__Try it__.
Answer with one number only: how many lines in this material contain the word "labels"?

__Information provided__.
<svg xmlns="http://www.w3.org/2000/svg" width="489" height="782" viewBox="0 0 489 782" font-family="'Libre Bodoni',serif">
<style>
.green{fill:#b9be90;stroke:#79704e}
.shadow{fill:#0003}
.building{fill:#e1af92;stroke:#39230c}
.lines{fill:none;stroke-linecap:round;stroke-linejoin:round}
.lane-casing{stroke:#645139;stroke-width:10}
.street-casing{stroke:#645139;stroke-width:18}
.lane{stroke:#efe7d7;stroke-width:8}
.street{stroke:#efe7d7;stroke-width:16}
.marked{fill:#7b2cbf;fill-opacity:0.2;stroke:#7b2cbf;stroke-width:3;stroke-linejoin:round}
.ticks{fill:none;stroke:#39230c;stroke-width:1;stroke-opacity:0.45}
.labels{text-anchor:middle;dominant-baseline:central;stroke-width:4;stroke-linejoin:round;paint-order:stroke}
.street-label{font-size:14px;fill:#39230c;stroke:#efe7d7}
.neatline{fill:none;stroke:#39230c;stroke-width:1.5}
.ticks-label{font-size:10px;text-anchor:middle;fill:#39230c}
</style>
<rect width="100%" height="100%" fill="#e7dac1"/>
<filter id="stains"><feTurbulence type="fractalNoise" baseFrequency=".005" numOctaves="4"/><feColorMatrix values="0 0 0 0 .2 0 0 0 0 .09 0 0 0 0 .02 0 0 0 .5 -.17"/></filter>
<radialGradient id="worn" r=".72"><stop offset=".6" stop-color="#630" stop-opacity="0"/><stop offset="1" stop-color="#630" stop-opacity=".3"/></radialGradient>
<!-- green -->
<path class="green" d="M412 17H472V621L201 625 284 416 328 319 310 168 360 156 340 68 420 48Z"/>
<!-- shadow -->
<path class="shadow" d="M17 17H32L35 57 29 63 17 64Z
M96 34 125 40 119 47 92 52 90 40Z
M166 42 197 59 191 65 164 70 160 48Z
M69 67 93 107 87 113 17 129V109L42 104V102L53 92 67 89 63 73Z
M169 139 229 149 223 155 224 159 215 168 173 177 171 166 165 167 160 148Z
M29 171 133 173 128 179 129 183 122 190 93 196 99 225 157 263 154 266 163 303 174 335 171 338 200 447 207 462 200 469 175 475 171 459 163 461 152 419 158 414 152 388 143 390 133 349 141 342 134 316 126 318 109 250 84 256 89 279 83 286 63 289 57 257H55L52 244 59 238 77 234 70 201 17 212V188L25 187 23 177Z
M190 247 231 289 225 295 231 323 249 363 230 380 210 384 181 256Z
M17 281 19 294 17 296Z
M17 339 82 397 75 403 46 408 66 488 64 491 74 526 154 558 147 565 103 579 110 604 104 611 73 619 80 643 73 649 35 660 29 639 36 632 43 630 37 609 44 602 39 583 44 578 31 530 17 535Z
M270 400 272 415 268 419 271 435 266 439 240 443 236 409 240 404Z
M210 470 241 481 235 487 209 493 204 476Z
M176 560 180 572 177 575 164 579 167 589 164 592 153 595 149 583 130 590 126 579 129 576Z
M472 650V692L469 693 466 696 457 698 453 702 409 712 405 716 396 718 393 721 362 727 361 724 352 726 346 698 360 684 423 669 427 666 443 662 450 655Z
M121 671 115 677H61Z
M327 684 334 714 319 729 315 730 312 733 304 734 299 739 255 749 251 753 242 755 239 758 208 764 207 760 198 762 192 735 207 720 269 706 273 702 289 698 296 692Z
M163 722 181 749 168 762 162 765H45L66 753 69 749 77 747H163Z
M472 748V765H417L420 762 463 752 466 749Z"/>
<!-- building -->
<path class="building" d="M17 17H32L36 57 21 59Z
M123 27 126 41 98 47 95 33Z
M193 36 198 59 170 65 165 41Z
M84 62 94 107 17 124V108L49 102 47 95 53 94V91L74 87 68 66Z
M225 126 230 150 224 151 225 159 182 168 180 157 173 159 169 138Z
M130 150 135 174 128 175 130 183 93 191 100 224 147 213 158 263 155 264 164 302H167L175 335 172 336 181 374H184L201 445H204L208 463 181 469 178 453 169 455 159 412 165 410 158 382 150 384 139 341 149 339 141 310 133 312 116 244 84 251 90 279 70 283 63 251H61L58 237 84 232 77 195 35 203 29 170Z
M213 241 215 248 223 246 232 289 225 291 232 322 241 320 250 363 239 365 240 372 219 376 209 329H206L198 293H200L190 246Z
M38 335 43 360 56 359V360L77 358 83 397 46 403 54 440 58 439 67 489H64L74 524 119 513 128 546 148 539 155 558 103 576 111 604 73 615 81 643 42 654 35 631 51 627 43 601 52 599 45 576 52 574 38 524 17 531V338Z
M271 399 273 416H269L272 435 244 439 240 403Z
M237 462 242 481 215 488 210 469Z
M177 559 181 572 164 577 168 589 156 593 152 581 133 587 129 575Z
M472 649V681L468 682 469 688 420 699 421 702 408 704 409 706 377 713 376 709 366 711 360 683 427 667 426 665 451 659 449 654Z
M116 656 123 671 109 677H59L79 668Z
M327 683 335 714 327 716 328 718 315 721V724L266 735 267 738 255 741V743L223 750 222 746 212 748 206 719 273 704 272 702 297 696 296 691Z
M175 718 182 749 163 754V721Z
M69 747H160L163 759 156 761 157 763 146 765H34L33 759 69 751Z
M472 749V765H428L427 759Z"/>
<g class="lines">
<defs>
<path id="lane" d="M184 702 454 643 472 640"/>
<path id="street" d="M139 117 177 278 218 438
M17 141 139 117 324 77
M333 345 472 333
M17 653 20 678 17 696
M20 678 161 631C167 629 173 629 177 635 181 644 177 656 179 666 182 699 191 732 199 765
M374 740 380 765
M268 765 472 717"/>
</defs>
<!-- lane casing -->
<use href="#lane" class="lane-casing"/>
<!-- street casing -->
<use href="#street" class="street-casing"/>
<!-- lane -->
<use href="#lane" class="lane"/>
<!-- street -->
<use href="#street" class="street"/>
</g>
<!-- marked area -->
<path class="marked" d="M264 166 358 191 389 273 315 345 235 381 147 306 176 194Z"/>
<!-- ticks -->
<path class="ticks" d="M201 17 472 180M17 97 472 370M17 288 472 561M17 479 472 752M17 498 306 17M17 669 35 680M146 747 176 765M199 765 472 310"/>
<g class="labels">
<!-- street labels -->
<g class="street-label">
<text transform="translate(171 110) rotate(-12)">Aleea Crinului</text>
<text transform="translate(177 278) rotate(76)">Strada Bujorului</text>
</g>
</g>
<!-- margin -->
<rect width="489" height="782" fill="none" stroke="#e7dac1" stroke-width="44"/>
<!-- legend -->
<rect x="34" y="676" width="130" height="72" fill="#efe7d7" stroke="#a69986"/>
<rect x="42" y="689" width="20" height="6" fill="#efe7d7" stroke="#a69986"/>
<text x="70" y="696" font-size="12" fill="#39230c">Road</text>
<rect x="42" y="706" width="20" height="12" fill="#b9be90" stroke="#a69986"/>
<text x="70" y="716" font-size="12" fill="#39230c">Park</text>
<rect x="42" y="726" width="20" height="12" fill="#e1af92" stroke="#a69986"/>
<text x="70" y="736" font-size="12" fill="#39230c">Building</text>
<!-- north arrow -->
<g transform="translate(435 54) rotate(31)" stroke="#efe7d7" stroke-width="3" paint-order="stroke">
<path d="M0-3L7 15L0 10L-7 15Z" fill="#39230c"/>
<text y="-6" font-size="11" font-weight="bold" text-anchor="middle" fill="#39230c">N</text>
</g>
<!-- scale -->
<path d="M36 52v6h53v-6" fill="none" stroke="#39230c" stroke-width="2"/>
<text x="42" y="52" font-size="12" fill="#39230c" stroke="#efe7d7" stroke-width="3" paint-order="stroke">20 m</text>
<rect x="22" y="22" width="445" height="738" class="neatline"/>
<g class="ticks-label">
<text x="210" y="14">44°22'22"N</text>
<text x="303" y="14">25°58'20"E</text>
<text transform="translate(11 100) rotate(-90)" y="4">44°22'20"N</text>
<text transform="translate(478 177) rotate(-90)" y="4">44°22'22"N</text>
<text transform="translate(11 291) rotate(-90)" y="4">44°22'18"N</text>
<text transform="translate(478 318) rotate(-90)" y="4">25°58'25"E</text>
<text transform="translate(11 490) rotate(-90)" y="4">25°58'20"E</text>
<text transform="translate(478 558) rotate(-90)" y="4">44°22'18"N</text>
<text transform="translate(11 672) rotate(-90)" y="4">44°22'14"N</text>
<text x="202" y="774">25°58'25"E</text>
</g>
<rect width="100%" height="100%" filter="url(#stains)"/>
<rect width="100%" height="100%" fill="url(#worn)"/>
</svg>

__Result__.
3